== About this exercise ==
Scan the records for lines with the word "round", and copy every such line.

== Data provided ==
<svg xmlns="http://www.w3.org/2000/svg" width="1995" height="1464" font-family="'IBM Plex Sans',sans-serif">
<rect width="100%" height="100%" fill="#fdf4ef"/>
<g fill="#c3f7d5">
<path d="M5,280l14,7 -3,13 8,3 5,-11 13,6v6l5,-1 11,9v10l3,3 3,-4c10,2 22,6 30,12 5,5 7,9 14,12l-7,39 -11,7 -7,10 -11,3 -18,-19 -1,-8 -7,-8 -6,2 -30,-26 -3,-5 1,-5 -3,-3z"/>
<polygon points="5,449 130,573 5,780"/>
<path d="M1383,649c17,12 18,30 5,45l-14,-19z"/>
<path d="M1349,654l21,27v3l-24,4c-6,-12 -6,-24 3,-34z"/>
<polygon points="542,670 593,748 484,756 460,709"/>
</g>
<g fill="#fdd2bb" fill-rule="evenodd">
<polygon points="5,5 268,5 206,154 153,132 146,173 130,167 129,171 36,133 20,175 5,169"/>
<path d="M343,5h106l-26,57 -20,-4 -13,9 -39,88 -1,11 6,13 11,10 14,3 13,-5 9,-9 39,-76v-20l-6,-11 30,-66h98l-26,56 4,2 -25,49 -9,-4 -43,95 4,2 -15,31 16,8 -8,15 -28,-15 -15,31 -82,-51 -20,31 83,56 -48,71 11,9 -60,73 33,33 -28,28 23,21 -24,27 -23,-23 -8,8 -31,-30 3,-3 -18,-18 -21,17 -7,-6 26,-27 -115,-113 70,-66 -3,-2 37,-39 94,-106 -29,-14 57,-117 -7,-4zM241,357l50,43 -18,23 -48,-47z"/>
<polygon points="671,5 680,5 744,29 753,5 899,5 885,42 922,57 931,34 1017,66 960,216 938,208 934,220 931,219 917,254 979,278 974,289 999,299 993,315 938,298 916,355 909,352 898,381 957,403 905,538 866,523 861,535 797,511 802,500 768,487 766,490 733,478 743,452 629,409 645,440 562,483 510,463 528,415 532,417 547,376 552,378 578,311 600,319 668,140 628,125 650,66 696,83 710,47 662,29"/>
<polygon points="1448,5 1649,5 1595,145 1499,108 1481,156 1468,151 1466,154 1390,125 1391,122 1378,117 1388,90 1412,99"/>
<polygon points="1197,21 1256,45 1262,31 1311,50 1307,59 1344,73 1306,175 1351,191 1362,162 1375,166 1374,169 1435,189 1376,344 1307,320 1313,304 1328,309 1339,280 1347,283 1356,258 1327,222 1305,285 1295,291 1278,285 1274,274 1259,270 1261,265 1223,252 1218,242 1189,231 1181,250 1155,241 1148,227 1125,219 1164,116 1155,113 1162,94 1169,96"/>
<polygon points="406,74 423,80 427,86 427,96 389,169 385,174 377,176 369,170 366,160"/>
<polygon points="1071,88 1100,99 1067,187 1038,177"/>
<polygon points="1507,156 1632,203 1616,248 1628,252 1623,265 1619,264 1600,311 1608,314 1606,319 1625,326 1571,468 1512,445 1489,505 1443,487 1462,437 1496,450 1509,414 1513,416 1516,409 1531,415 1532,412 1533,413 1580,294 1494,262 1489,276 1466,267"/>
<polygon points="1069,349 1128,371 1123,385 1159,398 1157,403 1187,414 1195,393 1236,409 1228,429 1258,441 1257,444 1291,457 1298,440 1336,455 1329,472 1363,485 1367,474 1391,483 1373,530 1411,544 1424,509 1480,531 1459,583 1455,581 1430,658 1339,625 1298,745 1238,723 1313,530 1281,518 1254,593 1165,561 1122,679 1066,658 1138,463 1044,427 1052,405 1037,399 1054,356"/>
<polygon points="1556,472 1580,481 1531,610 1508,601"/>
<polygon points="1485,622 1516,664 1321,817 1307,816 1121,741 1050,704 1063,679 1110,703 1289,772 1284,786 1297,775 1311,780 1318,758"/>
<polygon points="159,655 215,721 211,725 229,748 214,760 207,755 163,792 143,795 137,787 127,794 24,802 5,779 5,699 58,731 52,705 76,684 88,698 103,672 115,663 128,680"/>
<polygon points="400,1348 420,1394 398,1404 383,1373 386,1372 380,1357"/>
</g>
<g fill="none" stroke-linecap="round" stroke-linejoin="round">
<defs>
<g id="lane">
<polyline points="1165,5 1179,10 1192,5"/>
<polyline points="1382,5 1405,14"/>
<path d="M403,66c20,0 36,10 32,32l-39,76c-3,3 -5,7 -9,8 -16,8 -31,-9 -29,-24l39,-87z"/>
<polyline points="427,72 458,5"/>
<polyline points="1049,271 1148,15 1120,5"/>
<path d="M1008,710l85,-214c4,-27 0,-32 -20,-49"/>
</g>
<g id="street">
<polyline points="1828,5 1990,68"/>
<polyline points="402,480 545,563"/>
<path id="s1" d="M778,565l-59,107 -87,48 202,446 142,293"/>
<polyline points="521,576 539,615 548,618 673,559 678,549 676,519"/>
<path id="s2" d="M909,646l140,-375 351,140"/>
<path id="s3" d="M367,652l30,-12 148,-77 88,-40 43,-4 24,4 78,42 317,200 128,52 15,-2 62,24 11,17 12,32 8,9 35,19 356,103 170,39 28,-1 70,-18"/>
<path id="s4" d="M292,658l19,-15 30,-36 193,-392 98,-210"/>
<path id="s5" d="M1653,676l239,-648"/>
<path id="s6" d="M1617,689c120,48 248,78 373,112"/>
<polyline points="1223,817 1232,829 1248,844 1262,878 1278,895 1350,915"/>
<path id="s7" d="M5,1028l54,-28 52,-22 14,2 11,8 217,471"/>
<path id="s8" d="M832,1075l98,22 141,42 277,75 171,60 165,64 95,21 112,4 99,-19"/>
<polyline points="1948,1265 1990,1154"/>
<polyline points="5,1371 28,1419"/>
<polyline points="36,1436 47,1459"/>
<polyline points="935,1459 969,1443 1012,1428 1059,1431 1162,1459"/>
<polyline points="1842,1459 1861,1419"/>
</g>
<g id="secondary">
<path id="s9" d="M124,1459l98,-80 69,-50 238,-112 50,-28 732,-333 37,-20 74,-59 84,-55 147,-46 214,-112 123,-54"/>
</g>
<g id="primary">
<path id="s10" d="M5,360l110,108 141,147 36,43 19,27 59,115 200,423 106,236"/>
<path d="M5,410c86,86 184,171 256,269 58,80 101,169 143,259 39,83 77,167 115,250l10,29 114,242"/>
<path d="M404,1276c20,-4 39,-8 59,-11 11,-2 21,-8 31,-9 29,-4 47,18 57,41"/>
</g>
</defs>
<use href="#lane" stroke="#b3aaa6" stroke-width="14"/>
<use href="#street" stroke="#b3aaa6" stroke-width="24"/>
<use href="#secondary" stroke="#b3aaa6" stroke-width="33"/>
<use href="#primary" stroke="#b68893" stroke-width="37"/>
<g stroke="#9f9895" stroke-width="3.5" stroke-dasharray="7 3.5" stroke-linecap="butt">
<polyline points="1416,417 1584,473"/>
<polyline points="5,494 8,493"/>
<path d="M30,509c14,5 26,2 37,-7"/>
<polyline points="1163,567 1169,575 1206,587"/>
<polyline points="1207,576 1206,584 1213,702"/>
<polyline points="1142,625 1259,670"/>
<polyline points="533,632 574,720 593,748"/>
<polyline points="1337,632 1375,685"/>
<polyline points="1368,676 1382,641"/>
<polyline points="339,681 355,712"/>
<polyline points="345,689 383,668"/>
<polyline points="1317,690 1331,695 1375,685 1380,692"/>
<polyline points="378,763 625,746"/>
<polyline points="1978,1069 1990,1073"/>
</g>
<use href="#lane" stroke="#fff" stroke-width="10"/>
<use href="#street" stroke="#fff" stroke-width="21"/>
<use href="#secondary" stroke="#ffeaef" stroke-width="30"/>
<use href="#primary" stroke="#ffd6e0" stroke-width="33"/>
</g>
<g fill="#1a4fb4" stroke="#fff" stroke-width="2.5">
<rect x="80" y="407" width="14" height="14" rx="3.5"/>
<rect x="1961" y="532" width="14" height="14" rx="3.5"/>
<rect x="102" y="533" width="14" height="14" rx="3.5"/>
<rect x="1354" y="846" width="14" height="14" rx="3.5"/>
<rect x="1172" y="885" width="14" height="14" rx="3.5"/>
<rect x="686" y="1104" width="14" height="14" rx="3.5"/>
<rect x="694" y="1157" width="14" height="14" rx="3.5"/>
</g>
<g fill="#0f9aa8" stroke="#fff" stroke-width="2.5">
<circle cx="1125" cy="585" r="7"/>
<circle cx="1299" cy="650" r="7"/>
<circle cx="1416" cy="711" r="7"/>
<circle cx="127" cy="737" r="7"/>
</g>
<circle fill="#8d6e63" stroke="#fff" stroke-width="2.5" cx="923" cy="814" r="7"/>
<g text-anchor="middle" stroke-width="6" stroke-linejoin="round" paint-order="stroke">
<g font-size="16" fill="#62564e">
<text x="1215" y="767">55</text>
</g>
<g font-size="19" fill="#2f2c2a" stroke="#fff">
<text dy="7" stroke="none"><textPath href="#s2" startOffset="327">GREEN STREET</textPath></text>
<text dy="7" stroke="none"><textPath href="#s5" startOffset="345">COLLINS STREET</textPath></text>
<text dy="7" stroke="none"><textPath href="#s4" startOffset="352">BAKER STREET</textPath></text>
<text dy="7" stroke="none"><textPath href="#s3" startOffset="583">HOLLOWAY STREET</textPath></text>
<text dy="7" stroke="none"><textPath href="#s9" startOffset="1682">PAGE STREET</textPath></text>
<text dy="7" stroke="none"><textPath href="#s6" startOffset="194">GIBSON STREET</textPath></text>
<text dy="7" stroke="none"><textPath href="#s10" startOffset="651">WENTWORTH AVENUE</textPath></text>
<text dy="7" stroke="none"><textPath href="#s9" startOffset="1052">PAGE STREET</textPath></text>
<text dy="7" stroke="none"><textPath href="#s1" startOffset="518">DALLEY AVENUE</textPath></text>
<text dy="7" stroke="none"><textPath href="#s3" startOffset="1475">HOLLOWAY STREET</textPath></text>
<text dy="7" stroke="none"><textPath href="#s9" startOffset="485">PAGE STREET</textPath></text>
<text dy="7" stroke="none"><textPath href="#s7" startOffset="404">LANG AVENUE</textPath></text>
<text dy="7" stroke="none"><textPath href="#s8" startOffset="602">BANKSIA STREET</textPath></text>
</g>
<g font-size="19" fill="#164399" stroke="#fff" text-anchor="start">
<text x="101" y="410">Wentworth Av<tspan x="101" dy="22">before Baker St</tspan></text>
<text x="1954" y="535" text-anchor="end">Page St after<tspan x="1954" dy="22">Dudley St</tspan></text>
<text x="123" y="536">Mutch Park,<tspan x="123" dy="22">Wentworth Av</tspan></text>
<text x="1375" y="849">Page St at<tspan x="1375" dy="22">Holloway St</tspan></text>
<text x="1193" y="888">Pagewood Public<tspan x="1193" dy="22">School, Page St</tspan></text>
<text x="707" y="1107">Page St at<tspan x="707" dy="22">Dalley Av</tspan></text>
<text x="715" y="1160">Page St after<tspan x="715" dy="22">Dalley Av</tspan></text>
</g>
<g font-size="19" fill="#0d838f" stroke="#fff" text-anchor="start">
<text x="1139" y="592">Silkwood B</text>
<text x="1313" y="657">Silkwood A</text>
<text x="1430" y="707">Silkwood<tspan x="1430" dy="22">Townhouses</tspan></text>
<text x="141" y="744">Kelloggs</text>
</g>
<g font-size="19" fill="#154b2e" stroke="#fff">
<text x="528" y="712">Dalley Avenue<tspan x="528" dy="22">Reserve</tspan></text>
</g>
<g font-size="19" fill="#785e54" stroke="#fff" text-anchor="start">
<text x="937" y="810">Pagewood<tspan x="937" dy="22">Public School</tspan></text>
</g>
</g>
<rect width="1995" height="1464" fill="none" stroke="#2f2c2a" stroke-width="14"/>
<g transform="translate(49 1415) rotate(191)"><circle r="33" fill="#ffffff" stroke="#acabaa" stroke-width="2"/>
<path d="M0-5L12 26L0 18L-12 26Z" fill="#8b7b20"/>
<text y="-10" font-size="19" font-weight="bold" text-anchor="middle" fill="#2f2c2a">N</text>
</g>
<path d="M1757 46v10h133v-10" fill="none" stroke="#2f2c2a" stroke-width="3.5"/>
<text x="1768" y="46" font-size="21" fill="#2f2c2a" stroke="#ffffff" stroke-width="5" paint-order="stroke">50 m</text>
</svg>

== Output of the task ==
<g fill="none" stroke-linecap="round" stroke-linejoin="round">
<g text-anchor="middle" stroke-width="6" stroke-linejoin="round" paint-order="stroke">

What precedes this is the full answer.